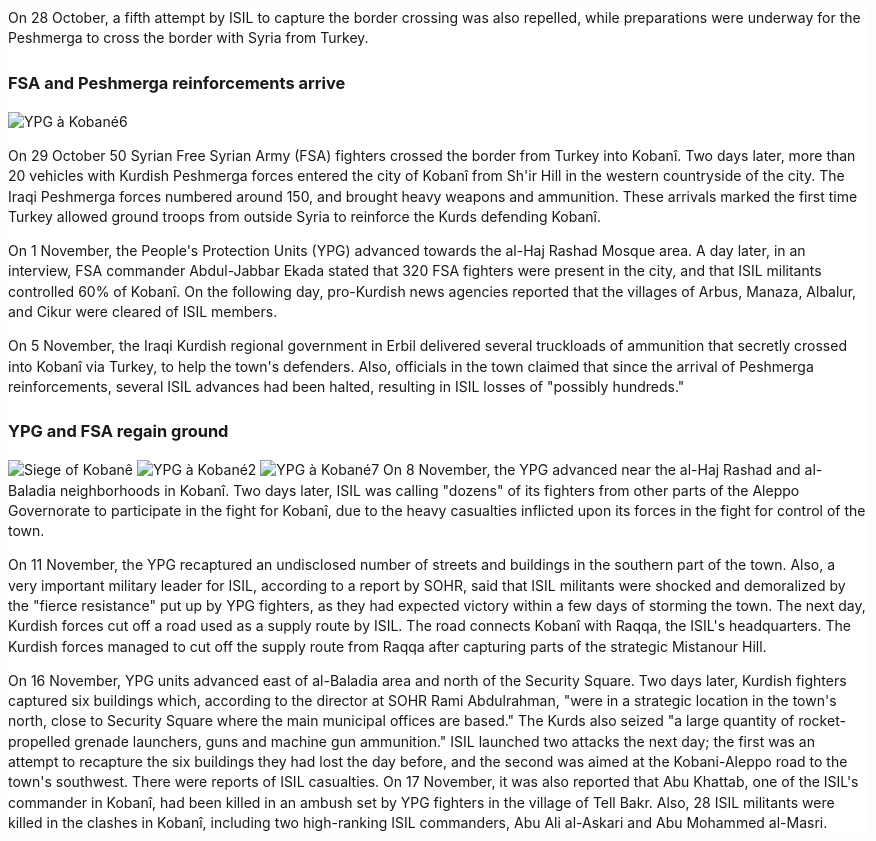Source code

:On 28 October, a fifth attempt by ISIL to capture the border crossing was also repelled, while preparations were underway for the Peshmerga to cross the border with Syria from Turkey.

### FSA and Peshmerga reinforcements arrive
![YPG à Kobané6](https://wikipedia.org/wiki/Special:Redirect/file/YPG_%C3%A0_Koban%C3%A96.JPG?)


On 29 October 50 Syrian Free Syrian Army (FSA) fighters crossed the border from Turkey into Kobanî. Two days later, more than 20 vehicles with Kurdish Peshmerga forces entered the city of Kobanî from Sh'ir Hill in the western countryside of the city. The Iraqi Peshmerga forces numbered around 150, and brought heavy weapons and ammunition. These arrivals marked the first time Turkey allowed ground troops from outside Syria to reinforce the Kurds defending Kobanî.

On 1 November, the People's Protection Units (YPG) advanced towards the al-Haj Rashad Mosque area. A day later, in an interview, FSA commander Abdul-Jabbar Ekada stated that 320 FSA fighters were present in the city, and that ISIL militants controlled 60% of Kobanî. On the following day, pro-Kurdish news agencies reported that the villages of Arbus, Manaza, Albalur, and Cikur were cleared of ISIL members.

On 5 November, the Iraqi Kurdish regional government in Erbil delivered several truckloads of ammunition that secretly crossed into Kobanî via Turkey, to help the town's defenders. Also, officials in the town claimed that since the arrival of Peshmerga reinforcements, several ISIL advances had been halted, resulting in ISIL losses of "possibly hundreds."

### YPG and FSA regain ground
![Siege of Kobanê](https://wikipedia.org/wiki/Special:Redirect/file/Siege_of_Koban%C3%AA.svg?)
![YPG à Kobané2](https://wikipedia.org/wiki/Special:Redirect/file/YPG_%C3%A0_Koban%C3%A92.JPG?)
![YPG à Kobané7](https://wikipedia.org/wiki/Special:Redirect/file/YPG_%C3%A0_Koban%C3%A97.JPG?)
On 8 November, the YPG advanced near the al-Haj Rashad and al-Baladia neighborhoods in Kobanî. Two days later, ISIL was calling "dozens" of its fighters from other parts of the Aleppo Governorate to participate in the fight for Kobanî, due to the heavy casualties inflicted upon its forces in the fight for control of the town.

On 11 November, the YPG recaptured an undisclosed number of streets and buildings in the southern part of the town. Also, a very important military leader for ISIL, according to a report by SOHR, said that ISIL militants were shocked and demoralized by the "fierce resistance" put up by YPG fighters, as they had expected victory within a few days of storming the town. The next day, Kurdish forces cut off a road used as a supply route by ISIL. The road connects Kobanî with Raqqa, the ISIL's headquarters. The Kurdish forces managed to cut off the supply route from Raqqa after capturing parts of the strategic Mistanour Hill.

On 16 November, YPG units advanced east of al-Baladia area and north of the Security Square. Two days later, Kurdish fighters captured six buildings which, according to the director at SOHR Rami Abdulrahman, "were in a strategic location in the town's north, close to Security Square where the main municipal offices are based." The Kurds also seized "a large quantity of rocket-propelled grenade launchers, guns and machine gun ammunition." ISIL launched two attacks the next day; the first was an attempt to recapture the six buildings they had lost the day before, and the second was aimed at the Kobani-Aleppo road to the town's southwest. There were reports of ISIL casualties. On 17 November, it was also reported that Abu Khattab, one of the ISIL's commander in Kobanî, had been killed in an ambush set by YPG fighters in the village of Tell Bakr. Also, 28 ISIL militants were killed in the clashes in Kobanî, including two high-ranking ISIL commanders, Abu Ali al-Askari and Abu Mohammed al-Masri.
□ □ □ □ □
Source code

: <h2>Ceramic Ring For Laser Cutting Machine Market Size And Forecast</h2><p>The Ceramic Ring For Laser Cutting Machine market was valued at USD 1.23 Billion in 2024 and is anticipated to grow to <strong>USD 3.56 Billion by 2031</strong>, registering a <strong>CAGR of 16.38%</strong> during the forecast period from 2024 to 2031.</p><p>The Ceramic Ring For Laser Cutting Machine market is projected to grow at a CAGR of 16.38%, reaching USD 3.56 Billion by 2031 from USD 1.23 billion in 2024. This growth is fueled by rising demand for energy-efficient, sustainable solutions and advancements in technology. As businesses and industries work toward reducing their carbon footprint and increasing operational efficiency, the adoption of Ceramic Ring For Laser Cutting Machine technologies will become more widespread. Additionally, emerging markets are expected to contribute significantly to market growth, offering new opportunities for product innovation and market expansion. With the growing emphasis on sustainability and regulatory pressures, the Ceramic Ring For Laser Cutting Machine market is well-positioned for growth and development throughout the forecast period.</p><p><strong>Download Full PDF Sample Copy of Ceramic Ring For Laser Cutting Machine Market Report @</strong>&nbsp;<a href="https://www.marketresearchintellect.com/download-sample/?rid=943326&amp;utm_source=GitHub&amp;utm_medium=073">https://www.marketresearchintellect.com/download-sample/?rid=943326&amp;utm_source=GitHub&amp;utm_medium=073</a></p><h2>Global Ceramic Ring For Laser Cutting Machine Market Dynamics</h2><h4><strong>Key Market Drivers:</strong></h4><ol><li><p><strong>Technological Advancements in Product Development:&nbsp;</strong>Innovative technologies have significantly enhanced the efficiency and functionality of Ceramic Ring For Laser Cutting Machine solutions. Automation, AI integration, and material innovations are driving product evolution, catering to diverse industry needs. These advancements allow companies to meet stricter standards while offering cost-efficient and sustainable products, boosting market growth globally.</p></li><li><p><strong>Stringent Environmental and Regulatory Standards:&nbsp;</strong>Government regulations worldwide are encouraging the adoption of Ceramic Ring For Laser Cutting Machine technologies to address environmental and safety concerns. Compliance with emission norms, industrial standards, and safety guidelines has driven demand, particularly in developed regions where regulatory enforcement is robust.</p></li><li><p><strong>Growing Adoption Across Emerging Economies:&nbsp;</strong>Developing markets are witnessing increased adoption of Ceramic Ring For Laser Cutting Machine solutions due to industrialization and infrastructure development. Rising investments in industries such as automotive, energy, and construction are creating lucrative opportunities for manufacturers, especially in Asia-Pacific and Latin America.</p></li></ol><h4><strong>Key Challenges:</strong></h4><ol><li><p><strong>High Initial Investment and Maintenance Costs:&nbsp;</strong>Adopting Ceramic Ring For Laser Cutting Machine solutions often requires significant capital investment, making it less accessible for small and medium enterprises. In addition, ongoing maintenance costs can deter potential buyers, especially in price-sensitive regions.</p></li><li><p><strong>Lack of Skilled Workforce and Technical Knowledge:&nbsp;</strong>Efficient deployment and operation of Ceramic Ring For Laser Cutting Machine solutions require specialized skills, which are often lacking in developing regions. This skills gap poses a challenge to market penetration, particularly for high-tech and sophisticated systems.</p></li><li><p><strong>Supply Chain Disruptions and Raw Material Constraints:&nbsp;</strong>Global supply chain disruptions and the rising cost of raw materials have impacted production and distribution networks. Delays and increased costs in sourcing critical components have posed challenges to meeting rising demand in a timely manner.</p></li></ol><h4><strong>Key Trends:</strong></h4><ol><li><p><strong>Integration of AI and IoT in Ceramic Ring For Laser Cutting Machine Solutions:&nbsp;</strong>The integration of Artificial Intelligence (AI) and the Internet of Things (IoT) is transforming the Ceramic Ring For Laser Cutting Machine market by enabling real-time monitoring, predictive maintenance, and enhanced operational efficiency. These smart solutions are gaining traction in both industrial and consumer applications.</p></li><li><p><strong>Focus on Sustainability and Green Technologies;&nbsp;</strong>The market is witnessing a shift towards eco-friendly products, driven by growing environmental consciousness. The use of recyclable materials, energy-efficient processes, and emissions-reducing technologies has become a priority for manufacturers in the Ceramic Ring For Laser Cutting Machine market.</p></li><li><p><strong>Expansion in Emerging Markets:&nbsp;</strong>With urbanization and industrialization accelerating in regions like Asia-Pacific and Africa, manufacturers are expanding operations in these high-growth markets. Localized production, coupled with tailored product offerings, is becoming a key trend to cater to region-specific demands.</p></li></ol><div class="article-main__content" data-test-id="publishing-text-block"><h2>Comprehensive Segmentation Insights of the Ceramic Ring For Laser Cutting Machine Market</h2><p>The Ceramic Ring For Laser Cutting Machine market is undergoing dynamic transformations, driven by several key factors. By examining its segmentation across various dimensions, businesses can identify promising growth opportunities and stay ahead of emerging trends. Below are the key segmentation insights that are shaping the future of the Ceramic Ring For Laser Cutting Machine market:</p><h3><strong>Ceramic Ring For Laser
□ □ □ □ □
**Task brief**
For the material above, reproduce exactly the lines from the line with "Syria from Turkey." to the line with "On 1 November, the", inclusive, and exclude all others.

**Solution to this problem**
:On 28 October, a fifth attempt by ISIL to capture the border crossing was also repelled, while preparations were underway for the Peshmerga to cross the border with Syria from Turkey.

### FSA and Peshmerga reinforcements arrive
![YPG à Kobané6](https://wikipedia.org/wiki/Special:Redirect/file/YPG_%C3%A0_Koban%C3%A96.JPG?)


On 29 October 50 Syrian Free Syrian Army (FSA) fighters crossed the border from Turkey into Kobanî. Two days later, more than 20 vehicles with Kurdish Peshmerga forces entered the city of Kobanî from Sh'ir Hill in the western countryside of the city. The Iraqi Peshmerga forces numbered around 150, and brought heavy weapons and ammunition. These arrivals marked the first time Turkey allowed ground troops from outside Syria to reinforce the Kurds defending Kobanî.

On 1 November, the People's Protection Units (YPG) advanced towards the al-Haj Rashad Mosque area. A day later, in an interview, FSA commander Abdul-Jabbar Ekada stated that 320 FSA fighters were present in the city, and that ISIL militants controlled 60% of Kobanî. On the following day, pro-Kurdish news agencies reported that the villages of Arbus, Manaza, Albalur, and Cikur were cleared of ISIL members.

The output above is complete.